Дураки, мошенники и поджигатели. Мыслители новых левых (Скрутон) - страница 194

Андерсон признает, что римское право пережило этот переход, как и многие другие политические, религиозные и социальные институты: и это факт, строго несовместимый с марксистской теорией. Он соглашается также с тем, что христианская церковь оказала влияние на культуру Римской империи и трансформировала ее без серьезного изменения ее «материального базиса»: факт, который опять же не сочетается с теорией Маркса. Андерсон признает великое цивилизационное достижение общества при Каролингах и «новый синтез», благодаря которому были сохранены юридические и политические реалии Европы. Таким образом он воспроизводит буржуазный взгляд на европейскую историю как на постепенное развитие институтов, прерываемое, как и другие социальные процессы, жадностью, насилием, а также религиозным рвением разных смутьянов и циклами народных волнений. Андерсон не отрицает даже то, что феодализм был скорее судебной, чем экономической системой, и что его сущность заключалась в иерархии институтов, при посредстве которых суверенитет «доводился» до субъекта. Ничто не может быть дальше от учения Маркса, чем это, за исключением разве что одной последней уступки истине, состоящей в том, что многие феодальные отношения, по правде говоря, «капиталистические» по своей сути[119].

Андерсон предпринимает попытку поддержать марксистскую теорию при помощи знакомых рассуждений, вызывающих ассоциации с птолемеевскими эпициклами. Он признает, что «вопреки представлениям, распространенным среди марксистов, – характерная “модель” кризиса способа производства состоит не в том, что мощные (экономические) производительные силы триумфально прорываются сквозь отсталые (общественные) производственные отношения и вскоре создают более высокую производительность и более передовое общество на их развалинах…» [Anderson, 1974б, p. 204; Андерсон, 2007, с. 200].

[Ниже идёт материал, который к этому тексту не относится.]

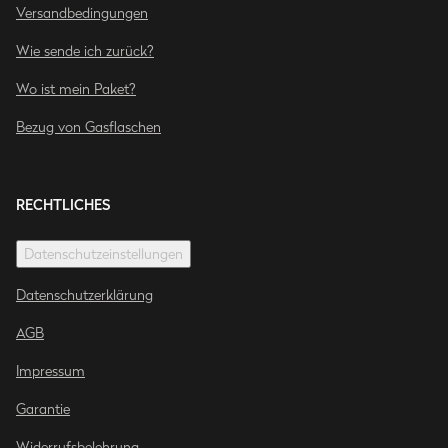
Versandbedingungen
Wie sende ich zurück?
Wo ist mein Paket?
Bezug von Gasflaschen
RECHTLICHES
Datenschutzeinstellungen
Datenschutzerklärung
AGB
Impressum
Garantie
Widerrufsbelehrung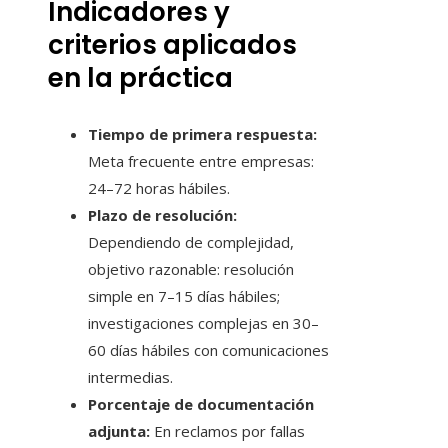
Indicadores y
criterios aplicados
en la práctica
Tiempo de primera respuesta:
Meta frecuente entre empresas:
24–72 horas hábiles.
Plazo de resolución:
Dependiendo de complejidad,
objetivo razonable: resolución
simple en 7–15 días hábiles;
investigaciones complejas en 30–
60 días hábiles con comunicaciones
intermedias.
Porcentaje de documentación
adjunta:
En reclamos por fallas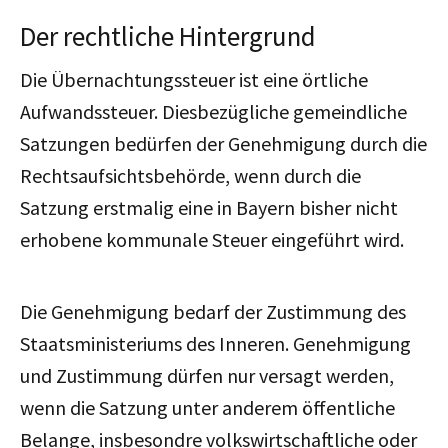
Der rechtliche Hintergrund
Die Übernachtungssteuer ist eine örtliche
Aufwandssteuer. Diesbezügliche gemeindliche
Satzungen bedürfen der Genehmigung durch die
Rechtsaufsichtsbehörde, wenn durch die
Satzung erstmalig eine in Bayern bisher nicht
erhobene kommunale Steuer eingeführt wird.
Die Genehmigung bedarf der Zustimmung des
Staatsministeriums des Inneren. Genehmigung
und Zustimmung dürfen nur versagt werden,
wenn die Satzung unter anderem öffentliche
Belange, insbesondre volkswirtschaftliche oder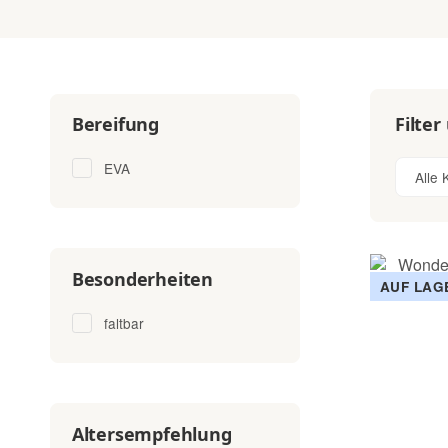
Filter
Bereifung
EVA
Alle 
Besonderheiten
AUF LAG
faltbar
Altersempfehlung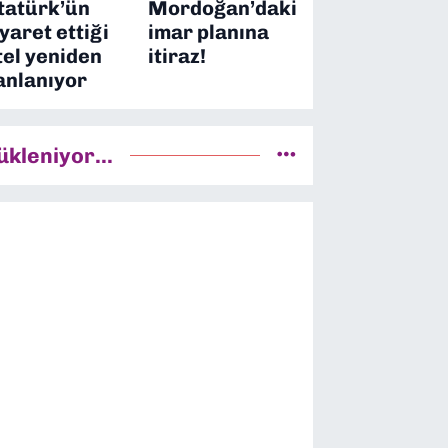
tatürk’ün
Mordoğan’daki
iyaret ettiği
imar planına
tel yeniden
itiraz!
anlanıyor
ükleniyor...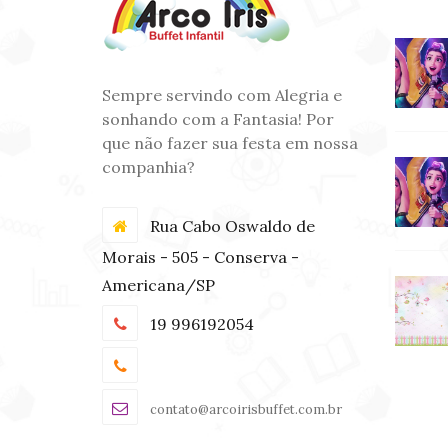
Sempre servindo com Alegria e
sonhando com a Fantasia! Por
que não fazer sua festa em nossa
companhia?
Rua Cabo Oswaldo de
Morais - 505 - Conserva -
Americana/SP
19 996192054
contato@arcoirisbuffet.com.br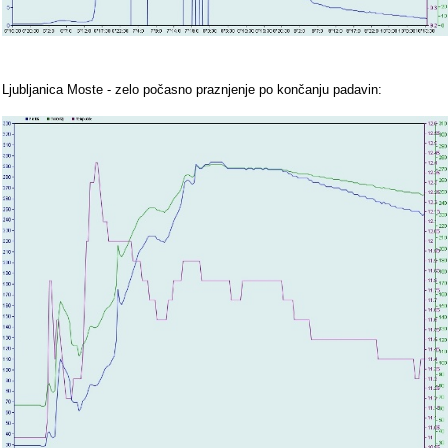
Ljubljanica Moste - zelo počasno praznjenje po končanju padavin:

Но будучи далеким от того, чтобы усматривать в этом смерть марксистской теории истории, он восстанавливает status quo. Производственные отношения «должны быть радикально изменены и перестроены прежде, чем новые производительные силы смогут быть созданы и соединены в совершенно новый способ производства» [Anderson, 1974б, p. 204; Андерсон, 2007, с. 200]. Эта поправка, однако, полностью переворачивает причинную связь, постулированную Марксом. Выходит, что нам можно присоединиться к буржуазным историкам и утверждать, что «производственные отношения» могут быть «определены сверху» законами и институтами, которые направляют их развитие или препятствуют ему. Таким был бы наиболее логичный вывод из тех фактов, которые приводит сам Андерсон. И в этом случае мы больше не можем отграничивать базис от надстройки так, как того требует теория марксизма. Именно переход от античности к феодализму показывает, что различение не работает. Поэтому марксистский язык, включающий такие термины, как «производственные отношения», «производительные силы», «производители» и т. д., становится излишним и с точки зрения науки вредным, поскольку внушает надежду на то, что дискредитированное объяснение все-таки может быть спасено при помощи некоторых искажений сродни птолемеевским.